22.02.2010 | Berlin (mit dpa/bb)
S-Bahn gibt Land Mitschuld an Misere
Der S-Bahn Aufsichtsrat sieht eine Mitschuld des Landes Berlin an dem seit Sommer stark eingeschränkten S-Bahn-Verkehr, so ein Bericht der "Berliner Morgenpost" vom Montag, dem 22.02.2010. Auch geringere Zahlungen des Berliner Senat an die S-Bahn seien Schuld an der Misere, soweit die Vorwürfe des Aufsichtsrats. Der Senat habe im Jahr 2004, so die "Morgenpost" im Verkehrsvertrag je Fahrkilometer dem Unternehmen 80 Cent weniger zugestanden, heiße es aus dem Aufsichtsrat.

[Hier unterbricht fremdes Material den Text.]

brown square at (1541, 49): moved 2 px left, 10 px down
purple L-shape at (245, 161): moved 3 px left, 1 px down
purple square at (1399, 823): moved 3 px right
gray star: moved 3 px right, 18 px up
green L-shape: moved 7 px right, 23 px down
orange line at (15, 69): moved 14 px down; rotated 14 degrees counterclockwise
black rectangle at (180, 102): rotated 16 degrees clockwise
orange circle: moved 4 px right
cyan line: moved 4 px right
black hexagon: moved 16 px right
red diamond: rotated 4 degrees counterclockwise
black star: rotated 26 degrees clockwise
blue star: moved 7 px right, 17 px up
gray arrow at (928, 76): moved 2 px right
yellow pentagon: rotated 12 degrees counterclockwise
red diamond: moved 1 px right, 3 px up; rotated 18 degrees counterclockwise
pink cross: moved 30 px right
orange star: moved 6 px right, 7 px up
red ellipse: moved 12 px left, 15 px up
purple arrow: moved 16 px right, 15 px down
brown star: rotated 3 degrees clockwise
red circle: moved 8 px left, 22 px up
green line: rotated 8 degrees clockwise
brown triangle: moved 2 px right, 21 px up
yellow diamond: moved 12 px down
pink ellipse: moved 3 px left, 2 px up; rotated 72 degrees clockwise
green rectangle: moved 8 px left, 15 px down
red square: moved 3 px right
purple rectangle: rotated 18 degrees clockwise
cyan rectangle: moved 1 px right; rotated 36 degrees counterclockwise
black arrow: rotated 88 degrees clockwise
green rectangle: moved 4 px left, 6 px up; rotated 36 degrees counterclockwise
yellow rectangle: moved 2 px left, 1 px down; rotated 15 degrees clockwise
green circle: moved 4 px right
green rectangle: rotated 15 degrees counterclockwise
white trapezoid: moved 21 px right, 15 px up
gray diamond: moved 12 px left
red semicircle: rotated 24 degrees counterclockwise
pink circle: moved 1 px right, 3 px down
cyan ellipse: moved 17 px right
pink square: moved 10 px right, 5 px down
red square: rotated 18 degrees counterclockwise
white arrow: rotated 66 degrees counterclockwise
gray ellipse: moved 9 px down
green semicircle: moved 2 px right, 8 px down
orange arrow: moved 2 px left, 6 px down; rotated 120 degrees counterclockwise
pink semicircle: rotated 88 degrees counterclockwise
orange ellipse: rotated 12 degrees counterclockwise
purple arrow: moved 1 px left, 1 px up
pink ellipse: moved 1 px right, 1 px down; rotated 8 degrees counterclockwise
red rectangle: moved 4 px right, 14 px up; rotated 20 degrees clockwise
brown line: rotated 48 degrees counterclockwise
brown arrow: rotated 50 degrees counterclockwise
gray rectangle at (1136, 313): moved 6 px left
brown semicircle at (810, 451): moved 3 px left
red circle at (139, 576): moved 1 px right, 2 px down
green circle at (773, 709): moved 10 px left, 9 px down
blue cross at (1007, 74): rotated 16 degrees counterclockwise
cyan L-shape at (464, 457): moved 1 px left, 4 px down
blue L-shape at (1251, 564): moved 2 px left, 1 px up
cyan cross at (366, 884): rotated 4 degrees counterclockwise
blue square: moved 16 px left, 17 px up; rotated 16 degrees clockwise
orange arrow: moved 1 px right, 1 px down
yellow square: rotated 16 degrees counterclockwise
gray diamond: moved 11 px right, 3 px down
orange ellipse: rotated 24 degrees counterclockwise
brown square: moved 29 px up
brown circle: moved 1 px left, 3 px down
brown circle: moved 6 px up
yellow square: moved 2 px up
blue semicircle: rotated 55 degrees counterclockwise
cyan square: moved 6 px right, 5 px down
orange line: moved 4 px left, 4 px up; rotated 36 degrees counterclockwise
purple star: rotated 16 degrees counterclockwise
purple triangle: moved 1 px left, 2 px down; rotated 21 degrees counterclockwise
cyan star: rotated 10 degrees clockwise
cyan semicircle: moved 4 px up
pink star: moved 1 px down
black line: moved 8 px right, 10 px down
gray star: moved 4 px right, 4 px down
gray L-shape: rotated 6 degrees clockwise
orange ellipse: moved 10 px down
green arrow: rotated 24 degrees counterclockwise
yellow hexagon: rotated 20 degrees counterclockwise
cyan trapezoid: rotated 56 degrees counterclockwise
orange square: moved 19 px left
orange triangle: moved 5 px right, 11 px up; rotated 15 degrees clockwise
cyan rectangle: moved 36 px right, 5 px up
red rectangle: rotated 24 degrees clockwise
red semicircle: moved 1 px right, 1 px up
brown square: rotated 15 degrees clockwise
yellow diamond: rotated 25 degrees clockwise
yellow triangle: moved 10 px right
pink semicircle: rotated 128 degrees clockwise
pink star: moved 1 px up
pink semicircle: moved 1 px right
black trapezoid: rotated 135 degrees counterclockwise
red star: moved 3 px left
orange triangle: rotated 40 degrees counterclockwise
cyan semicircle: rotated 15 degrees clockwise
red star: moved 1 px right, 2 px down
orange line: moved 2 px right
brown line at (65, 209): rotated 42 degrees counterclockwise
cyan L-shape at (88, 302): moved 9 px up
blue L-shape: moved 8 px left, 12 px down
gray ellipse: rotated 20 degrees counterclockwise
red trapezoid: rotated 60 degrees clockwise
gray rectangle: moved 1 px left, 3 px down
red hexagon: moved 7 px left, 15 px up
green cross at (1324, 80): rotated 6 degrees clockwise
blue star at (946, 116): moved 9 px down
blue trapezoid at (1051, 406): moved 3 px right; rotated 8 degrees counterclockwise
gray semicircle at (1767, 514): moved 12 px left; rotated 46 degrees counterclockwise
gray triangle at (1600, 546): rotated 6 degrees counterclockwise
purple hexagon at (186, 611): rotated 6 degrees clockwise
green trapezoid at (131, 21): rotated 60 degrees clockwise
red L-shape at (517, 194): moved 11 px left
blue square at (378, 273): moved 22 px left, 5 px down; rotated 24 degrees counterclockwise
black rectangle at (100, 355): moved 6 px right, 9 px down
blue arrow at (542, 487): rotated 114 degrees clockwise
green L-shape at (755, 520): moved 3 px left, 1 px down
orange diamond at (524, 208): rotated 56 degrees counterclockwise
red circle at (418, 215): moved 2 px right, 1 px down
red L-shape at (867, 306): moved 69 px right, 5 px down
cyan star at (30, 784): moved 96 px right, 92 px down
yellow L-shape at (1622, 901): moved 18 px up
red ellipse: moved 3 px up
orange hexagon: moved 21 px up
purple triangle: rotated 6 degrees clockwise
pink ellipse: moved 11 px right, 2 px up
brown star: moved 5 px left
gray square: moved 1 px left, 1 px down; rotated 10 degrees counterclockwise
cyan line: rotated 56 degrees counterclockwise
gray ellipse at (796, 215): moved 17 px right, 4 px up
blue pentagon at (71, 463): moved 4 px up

Dies habe dem Land 2008 immerhin 23,36 Millionen Euro erspart. In Verbindung mit dem Renditedruck des Mutterkonzerns Deutsche Bahn AG sei die S-Bahn gezwungen gewesen, ihren Sparkurs zu verschärfen, sagte ein Aufsichtsratsmitglied. Aufgrund unterlassener und nun nachzuholender Sicherheitsprüfungen ist derzeit nur die Hälfte der Züge im Einsatz.
Der Vorstandsvorsitzende der Bahn, Rüdiger Grube, hat in der «Bild»-Zeitung angekündigt, die Bahn halte an dem Ziel fest, zum 13. Dezember 2010 wieder zum Normalfahrplan zurückzukehren. Allerdings werden nach früheren Berichten die S-Bahn-Züge erst 2011 wieder ihre normale Länge aufweisen.